Americans Choose Media Messages They Agree With

June 9, 2009

This article is included in these additional categories:

Analytics, Automated & MarTech | Media & Entertainment

Americans prefer to read political articles that support their own pre-existing views and spend 36% more time reading articles they agree with vs. articles that challenge their beliefs, according to research conducted at Ohio State University.

The study also found that even when respondents did read articles that ran counter to their viewpoint, they nearly always attempted to balance them by reading others that confirmed their beliefs.

Silvia Knobloch-Westerwick, co-author of the study and associate professor of communication at OSU, said that this study, in which researchers observed and recorded which material respondents chose to read (rather than relying upon them to self-report), is the first of its kind to demonstrate that people selectively and consistently choose to focus on media messages that agree with their own views.

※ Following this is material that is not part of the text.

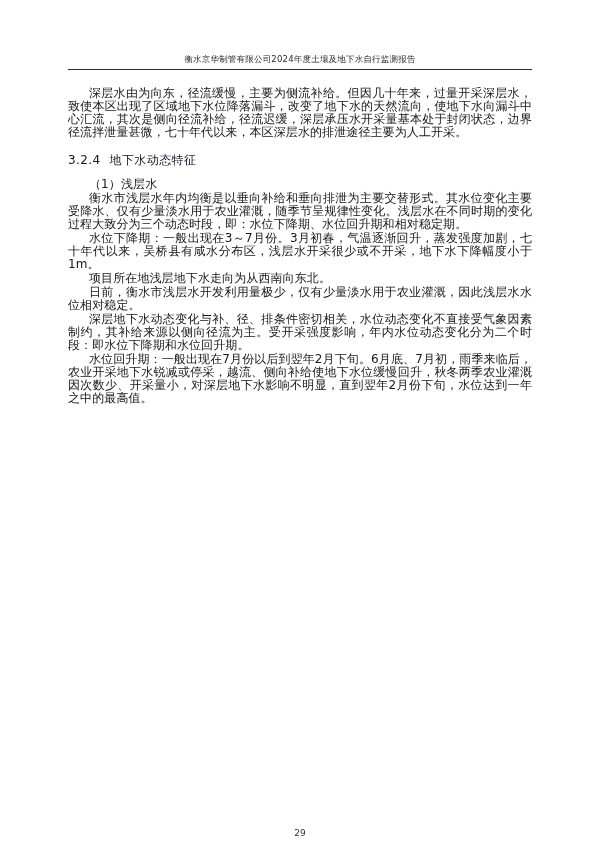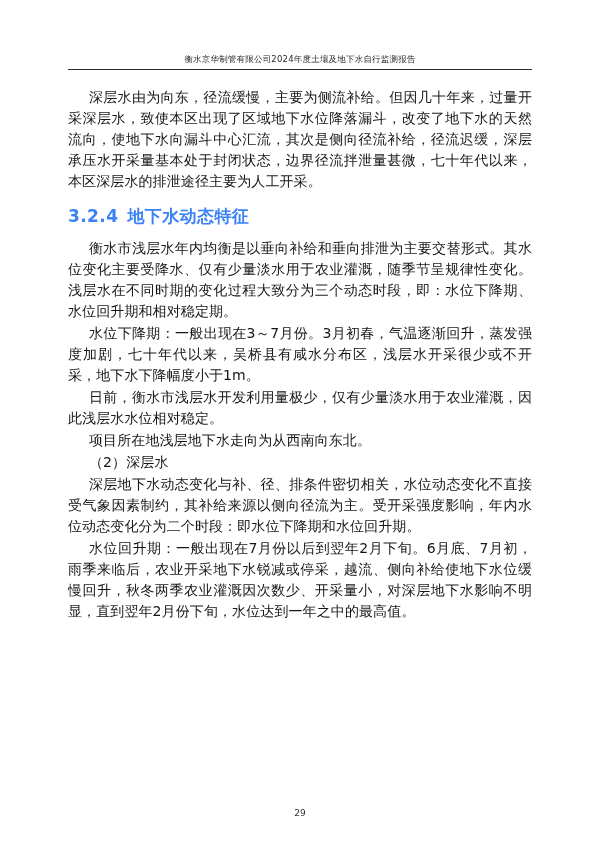"深层水由为向东，径流缓慢，主要为侧流补给。但因几十年来，过量开采深层水，致使本区" p.para { font-size: 14px -> 12px; line-height: 21px -> 13px }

During the study, participants clicked on an average of 1.9 articles that agreed with their views, and 1.4 articles that didn’t. This gave the participants a 58% likelihood of picking an article that supported their viewpoint vs. a 43% likelihood of choosing an article that challenged their beliefs.

Additional findings:

  • Participants are most likely to read only articles that were consistent with their views. Next most common is reading both views on an issue. Very few people only click on articles that oppose their views.
  • People with a stronger party affiliation, conservative political views, and greater interest in politics were the ones most likely to click on articles with opposing viewpoints.
  • People who reported that they read news more frequently were more likely to avoid opposing viewpoints.

“People have more media choices these days, and they can choose to only be exposed to messages that agree with their current beliefs,” Knobloch-Westerwick said.

According to Knoblock,-Westerwick, the results from the study have a host of real-world implications, “If you only pay attention to messages you agree with, that can make you more extreme in your viewpoints, because you never consider the other side,” she said. “Citizens really should be weighing and monitoring diverse arguments in order to make informed decisions. Unfortunately, that’s not happening as often as it should.”

About the study: Knobloch-Westerwick conducted the study with Jingbo Meng, a former OSU master’s degree student. The research involved 156 undergraduate students at an American university. In the first of two sessions conducted for the study, the participants were asked their views concerning four hot-button topics: Gun ownership, abortion, health care regulation and the minimum wage. They were also asked about 13 other issues that were included to cover the fact that the researchers were interested in these four issues. Six weeks later, the students were invited to participate in another study, supposedly unrelated to the first. In this case, they went to a computer lab, where they were asked to give their impressions of a new online magazine. The online magazine had pro and con articles on the four topics that they were questioned about in the first session. All the articles had headlines that clearly indicated what position they were advocating.